## ЧТО НУЖНО СДЕЛАТЬ
1. В какие часы шла работа, судя по отрывку о работе на станции Тарковичи?
2. Продолжите отрывок о работе на станции Тарковичи, начав сразу после его последнего предложения.

## ПРИВЕДЁННЫЙ ОТРЫВОК
Я опять ловлю глазами гибнущий самолет. Он спускается, хотя очень отлого, но спускается. Серое облачко увеличилось в размерах. Сейчас он плавно зайдет за холм. Но что это, он накренился и почти по вертикали исчез за холмом.
– Готово! – сказал кто‑то.
Сейчас я буду писать из далекого прошлого. Когда я ездила с жактом на ст. Тарковичи, я проработала там три дня. Работали мы с 6‑ти вечера до 6‑ти утра. Как это было мучительно. Под конец я совершенно обессилевала. Сил хватало только‑только, чтоб дотащиться домой. Мы еле держались на ногах, голова кружится. Целый день потом до 6‑ти часов вечера лежали мы на голых досках совершенно обессилевшие. Мы так уставали, что не успевали набраться сил до новой работы. Да и где взять силы. Нас же почти не кормили. Первый день нам вообще ничего не дали. На второй день каждому дали по 100 гр. хлеба и часа в три котелок пшенной каши. Но что это была за каша. Хотя я была очень голодна, но я с трудом проглатывала ее, делая огромное усилие, чтобы меня не вырвало.
В этот же день к нам приплыла баржа с продуктами. И в 5 часов нам раздали по 50 гр. колбасы и по 100 гр. сыра и хлеба. На барже также продавали пирожки с мясом, консервы «горох с мясом» и большое‑большое количество бутылок с лимонадом. Но это все на деньги.
Наступил 4 день моего копания. Я, как пришли с работы, улеглась на доски, завернулась в одеяло, и через минуту я уже спала мертвым сном. Потом я полупроснулась и слышу тихие голоса:
– Бригадир просил составить список 16‑тилетних. Кажется, их домой собираются отсылать.
Какая‑то женщина сказала: «Да, это было бы правильно. А то они совсем измучились, бедные».
Услышав это, я окончательно проснулась и приподнялась на локте. Зоя уже составляла список, в который внесли и меня. Я боялась первое время, что я сплю. Я не верила своим ушам. Я так боялась, что вдруг они раздумают отсылать нас домой. На всех нас смотрели с завистью.
– Девочки, какие вы счастливые, уезжаете, – говорили нам наперебой.
Особенно досадовала одна 17‑тилетняя девушка: «Господи, почему мне не 16 лет».
– Дорогие, – говорила одна женщина, – а когда же мы увидим снова Ленинград. А может, и совсем не увидим.
Я лежала и думала. Неужели судьба надо мной смиловалась. Неужели я вырвусь из этого ада.

## ИСХОДНЫЕ ДАННЫЕ
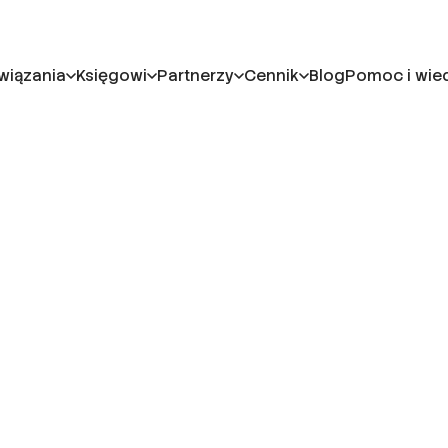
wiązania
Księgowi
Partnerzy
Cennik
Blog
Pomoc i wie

--

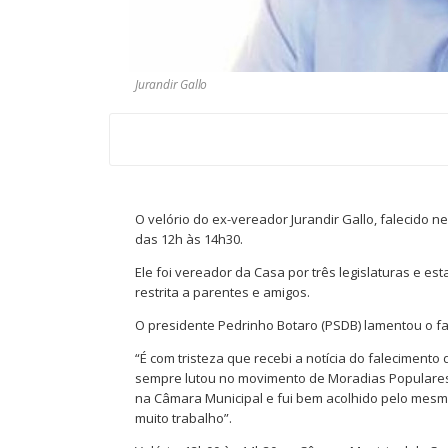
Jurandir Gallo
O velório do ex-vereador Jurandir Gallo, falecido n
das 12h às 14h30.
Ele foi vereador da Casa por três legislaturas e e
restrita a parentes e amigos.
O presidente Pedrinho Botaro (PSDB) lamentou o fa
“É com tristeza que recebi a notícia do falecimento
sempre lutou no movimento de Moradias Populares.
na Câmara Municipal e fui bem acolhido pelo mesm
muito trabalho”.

## ПОЛУЧЕННЫЕ ОТВЕТЫ
1. С 6 часов вечера до 6 часов утра.

2.
Пришел бригадир, никогда я его не забуду, это такой замечательный человек, так вот он к нам пришел и говорит, было уже около 6‑ти:
– Вы, девочки, собирайте свои вещи и идите вот с этим списком к штабу, я потом к вам приду. А мы, – обратился он к остальным, – пойдем с вами, товарищи, на работу.
– Когда же мы‑то поедем?
– Не знаю, ничего не знаю, товарищи. Только знаю одно, чем мы скорей сделаем, тем скорей и поедем.
Мы быстро собрались, простились со всеми. Как нам завидовали, трудно сказать.
Пришли к штабу. Там уже много было народу. Оказывается, это все больные. Мы расположились в сторонке. Вскоре к нам пристали цыгане. Потом они все ушли, а к нам подошла цыганка, девочка наших лет, и предложила нам погадать. Мы стали отказываться. Но она так приставала, что мы наконец согласились. Она всем гадала на сахар. Я тоже соблазнилась.
– А тебе вот что писано[18], барышня моя разлюбезная. Будет тебе с королем твоим в скором времени свидание. И будет то свидание нежданно‑негаданно, и через то получишь ты радость несказанную сердцу своему.
Она говорила быстро, нараспев, поглядывая то на меня, то в зеркальце.
– А впереди ждет тебя дорога счастливая. Будет через ту дорогу тебе радость развеликая через короля твоего разлюбезного беленького.
– А откуда ты знаешь, – спросила я, – что у меня король беленький, а не черненький.
– А то, моя барышня дорогая, разлюбезная, в моем самом зеркальце показано.
– Да врешь ты все, – сказал кто‑то. – Зеркало‑то у тебя самое обыкновенное.
– Коли было обыкновенное, так через то другой разговор пошел, – сказала она, гневно сверкнув глазами, а потом, сразу же слащаво улыбаясь, продолжала.
Но я ее спросила: «А скажи мне, пожалуйста, если твое зеркало необыкновенное, как зовут моего короля?» Она посмотрела на меня как‑то обиженно и злобно.
– Да, да, вот это интересно, – подхватили окружающие.
– Володя, – буркнула она и с необыкновенным жаром снова запела: – И будет тебе, барышня, в жизни твоей через мужа твоего разлюбезного счастье тебе превеликое. И будешь ты жить припеваючи. Злых дней не ведуючи.
Так нагадала мне цыганка. А через 1 1/2 часа я действительно неожиданно увидела Вовку. И единственно через него дорога в Ленинград была для меня счастливой.
Какие интересные случайности бывают в жизни.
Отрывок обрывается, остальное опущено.